Borylated 5-Membered Ring Iminosugars: Synthesis and Biological Evaluation for Glycosidase Inhibition and Anticancer Properties for Application in Boron Neutron Capture Therapy (BNCT) - Part 2

Background: The synthesis and biological investigation of pyrrolidine (L-gulo) iminosugars bearing an organic boron pharmacophore in ortho and meta positions of an N-benzyl group is reported. This paper completes the structure–activity relationship data for this novel family of boron-bearing iminosugars. These can establish reversible intramolecular interactions via dative bonding from nucleophilic amino acid side chains to the empty p-orbital of the boron atom. 

Methods: Inhibitory activities against two panels of glycosidases and cancer cell lines were investigated to ascertain structure–activity relationship profiles for these novel iminosugar drug leads. 

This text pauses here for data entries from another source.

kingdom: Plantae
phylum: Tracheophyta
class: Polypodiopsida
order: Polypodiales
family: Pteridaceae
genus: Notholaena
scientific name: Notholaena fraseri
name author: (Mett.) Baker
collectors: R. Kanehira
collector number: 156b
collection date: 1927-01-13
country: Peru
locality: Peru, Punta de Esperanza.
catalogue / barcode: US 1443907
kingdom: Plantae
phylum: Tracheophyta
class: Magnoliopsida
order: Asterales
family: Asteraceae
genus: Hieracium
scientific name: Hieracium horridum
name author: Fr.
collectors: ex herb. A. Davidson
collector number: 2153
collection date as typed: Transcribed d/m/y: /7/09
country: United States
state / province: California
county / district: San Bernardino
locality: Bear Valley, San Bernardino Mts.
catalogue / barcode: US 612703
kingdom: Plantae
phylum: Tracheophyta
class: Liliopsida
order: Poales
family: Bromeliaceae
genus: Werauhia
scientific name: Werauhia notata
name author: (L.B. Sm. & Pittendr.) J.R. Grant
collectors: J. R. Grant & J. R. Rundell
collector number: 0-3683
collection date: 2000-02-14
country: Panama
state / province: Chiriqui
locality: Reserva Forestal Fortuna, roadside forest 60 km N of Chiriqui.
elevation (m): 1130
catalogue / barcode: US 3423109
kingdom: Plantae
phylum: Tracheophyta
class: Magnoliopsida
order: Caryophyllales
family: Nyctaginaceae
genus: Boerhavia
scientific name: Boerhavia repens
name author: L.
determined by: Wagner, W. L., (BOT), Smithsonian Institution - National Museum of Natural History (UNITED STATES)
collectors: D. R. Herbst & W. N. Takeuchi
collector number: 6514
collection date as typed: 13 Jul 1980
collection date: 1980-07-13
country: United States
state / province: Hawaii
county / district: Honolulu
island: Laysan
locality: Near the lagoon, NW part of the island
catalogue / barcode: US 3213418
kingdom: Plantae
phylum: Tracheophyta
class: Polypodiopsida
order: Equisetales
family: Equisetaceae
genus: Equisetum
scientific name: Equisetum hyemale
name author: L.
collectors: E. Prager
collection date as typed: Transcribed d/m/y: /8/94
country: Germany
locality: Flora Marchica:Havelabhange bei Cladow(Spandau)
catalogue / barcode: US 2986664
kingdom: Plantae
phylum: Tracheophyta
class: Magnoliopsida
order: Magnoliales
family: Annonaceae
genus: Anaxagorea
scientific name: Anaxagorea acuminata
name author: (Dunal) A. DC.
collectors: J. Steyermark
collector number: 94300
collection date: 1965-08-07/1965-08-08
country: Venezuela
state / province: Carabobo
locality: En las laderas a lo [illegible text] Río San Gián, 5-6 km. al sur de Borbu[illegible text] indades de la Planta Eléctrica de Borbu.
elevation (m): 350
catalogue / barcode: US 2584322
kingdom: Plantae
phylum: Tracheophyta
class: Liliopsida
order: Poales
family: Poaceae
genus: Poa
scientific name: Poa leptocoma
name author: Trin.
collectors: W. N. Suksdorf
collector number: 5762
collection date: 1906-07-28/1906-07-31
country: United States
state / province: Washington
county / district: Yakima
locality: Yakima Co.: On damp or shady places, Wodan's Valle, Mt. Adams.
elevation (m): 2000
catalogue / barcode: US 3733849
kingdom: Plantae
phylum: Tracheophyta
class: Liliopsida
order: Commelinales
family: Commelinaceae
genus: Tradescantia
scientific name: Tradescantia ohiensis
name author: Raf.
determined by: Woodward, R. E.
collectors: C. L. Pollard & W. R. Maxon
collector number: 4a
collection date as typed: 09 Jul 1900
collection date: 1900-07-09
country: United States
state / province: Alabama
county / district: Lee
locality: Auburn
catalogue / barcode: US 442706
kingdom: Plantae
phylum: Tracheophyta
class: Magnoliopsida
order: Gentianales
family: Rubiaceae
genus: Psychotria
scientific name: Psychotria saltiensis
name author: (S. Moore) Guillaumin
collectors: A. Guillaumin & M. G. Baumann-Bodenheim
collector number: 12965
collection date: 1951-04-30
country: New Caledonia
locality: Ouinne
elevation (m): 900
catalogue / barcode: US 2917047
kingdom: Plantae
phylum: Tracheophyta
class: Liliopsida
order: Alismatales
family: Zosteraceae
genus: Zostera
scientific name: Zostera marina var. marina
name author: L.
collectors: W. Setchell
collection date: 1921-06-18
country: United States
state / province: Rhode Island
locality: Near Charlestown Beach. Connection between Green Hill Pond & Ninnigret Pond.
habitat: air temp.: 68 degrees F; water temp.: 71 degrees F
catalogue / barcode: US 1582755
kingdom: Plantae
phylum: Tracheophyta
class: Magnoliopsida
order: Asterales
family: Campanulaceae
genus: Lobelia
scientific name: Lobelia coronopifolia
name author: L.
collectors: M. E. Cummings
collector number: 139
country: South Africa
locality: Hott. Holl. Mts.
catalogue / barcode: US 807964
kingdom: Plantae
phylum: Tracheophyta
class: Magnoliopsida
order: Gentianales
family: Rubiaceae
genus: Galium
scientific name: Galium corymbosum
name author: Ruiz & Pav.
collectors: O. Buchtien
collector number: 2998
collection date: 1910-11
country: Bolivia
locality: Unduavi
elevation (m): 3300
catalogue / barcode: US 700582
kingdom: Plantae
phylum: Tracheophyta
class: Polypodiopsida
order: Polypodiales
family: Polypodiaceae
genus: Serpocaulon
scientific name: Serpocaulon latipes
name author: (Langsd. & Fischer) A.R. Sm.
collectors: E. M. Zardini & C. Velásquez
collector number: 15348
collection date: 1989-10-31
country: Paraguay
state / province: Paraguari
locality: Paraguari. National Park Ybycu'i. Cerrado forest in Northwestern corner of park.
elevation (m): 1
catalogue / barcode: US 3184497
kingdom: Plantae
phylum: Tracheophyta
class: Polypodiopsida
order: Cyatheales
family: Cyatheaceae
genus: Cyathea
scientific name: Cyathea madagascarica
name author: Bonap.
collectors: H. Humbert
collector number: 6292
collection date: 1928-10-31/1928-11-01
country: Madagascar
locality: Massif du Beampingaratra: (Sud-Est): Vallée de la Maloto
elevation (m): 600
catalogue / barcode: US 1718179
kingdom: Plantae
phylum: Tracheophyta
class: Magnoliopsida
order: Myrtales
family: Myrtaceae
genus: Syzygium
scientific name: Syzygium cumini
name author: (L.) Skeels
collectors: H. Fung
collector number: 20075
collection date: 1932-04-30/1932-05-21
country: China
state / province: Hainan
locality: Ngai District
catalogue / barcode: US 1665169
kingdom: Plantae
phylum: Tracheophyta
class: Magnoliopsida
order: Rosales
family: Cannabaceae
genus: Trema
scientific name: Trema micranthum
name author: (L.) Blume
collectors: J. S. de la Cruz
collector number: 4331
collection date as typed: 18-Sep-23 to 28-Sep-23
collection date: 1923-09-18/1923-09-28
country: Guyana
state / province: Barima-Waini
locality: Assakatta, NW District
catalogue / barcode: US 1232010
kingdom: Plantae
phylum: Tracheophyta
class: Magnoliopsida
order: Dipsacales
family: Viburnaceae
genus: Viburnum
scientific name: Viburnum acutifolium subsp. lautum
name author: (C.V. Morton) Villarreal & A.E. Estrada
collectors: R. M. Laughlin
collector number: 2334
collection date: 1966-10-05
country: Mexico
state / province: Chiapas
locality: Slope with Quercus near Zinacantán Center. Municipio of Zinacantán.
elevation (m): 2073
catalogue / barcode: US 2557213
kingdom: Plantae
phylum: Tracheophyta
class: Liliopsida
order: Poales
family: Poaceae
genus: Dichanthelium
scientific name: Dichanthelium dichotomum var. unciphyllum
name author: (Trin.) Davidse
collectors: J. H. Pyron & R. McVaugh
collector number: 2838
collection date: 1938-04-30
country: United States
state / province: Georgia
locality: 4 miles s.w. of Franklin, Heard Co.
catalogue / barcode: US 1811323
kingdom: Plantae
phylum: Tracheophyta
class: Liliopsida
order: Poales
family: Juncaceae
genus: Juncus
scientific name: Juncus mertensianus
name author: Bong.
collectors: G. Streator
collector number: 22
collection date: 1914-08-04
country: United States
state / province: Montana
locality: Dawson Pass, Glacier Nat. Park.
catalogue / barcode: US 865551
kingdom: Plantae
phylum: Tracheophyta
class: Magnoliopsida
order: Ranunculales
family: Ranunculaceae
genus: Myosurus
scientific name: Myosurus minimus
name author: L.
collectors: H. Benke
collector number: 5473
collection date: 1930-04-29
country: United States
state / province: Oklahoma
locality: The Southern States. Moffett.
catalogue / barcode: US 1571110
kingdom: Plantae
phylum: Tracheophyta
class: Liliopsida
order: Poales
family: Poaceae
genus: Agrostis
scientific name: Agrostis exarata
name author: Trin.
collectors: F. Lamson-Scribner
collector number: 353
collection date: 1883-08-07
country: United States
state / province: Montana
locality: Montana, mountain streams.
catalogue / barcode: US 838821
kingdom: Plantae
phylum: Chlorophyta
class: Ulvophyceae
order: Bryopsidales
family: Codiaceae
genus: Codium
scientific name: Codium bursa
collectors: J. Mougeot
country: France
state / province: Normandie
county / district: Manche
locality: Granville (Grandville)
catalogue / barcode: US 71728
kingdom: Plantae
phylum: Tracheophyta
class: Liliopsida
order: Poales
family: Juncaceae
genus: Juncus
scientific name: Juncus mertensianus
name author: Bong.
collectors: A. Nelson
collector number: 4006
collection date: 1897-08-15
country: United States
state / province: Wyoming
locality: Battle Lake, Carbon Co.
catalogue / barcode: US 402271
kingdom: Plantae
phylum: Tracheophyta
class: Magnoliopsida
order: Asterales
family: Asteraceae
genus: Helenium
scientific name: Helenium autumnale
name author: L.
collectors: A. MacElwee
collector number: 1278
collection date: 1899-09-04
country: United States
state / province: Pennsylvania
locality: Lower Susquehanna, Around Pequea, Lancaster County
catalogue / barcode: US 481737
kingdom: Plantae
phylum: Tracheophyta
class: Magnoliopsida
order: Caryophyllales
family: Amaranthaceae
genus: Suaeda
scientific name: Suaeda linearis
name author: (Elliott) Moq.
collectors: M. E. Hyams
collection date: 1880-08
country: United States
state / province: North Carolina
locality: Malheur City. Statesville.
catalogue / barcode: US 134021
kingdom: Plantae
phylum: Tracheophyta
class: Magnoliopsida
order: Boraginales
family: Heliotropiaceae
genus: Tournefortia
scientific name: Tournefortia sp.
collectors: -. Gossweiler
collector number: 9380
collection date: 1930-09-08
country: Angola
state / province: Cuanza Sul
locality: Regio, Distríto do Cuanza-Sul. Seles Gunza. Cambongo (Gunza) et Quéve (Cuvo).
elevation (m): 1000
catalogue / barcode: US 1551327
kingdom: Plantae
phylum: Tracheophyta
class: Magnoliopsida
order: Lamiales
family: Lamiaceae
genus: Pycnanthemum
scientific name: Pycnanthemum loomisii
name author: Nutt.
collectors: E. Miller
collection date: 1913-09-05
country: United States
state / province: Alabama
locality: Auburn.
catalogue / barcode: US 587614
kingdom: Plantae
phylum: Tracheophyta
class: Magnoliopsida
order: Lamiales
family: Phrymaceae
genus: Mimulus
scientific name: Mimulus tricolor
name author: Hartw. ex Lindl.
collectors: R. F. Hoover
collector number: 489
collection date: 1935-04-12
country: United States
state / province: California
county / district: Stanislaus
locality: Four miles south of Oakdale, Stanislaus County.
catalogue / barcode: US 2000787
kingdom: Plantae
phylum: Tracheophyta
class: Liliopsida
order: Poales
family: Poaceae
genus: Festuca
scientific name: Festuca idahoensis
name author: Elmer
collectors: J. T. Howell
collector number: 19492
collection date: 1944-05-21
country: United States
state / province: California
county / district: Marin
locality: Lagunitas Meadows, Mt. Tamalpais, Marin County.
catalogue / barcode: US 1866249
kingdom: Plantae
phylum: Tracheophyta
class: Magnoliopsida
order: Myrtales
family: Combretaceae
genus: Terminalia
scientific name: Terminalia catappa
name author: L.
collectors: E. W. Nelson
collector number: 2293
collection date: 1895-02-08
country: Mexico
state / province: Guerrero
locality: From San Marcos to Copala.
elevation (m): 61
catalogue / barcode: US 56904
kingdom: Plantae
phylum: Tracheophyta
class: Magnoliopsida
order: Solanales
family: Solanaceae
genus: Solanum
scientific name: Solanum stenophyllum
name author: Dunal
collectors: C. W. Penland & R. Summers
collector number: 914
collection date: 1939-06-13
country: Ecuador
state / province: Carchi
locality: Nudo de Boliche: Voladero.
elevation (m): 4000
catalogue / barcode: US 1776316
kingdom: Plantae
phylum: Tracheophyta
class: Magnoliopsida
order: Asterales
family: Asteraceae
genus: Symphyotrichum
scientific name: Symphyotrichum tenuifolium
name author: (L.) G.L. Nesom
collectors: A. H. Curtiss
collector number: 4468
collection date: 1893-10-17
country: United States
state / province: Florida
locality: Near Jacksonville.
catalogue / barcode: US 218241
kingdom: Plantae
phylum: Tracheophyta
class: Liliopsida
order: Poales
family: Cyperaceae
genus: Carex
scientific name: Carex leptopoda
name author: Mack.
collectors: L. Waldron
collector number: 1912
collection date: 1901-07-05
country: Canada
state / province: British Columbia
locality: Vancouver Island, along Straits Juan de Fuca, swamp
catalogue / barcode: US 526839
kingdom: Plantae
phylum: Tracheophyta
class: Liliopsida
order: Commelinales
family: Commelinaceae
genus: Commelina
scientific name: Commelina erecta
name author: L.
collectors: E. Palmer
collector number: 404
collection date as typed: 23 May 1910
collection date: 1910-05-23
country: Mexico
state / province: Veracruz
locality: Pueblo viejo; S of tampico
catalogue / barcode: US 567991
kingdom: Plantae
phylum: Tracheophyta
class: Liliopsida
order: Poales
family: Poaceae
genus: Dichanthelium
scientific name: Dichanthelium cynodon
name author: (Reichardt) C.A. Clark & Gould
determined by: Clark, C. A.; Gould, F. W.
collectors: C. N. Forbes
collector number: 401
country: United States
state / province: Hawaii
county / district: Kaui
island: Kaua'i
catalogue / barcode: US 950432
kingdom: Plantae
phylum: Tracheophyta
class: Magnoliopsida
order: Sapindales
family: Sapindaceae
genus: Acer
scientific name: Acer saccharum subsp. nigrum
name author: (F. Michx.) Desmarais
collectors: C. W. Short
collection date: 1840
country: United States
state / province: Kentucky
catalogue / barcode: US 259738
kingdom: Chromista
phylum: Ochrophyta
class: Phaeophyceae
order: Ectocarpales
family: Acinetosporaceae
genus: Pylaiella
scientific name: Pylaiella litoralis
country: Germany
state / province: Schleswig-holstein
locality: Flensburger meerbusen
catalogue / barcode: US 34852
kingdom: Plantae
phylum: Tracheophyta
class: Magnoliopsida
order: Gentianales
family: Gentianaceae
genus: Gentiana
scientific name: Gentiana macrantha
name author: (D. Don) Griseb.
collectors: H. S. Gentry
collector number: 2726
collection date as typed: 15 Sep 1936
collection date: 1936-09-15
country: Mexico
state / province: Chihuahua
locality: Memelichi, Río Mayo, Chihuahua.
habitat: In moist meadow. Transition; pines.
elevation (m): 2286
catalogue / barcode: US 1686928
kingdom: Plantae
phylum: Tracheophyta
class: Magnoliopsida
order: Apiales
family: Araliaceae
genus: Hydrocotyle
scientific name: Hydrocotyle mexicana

Results: These iminosugars display selective, moderate-to-weak inhibitions (IC ₅₀s = 116–617 μM) of β-D-galactosidase (bovine liver), and indications of inhibition of β-D-glucosidases (almond, bovine liver) (IC ₅₀s = 633 and 710 μM) and α-D-glucosidases (rice, yeast, rat intestinal maltase) (IC ₅₀s = 106–784 μM). The boronic acid group emerges as a useful pharmacophore for management of lysosomal storage disorders via the chaperone-mediated therapy approach. The cancer assays revealed that the A2780 ovarian carcinoma cell line is selectively inhibited by all compounds screened and the MIA-Pa-Ca2 pancreatic carcinoma cell line is selectively inhibited by most compounds. Growth inhibition and GI ₅₀ values were most potent for the meta 7 side-product. 

Conclusions: Beyond the cancer cell line inhibition and dose-response capabilities, the real therapeutic potential of these borylated drugs lies in their switch on/switch off activation under boron neutron capture therapy (BNCT) radiotherapeutic conditions, thus providing an important area of application for borylated monosaccharides.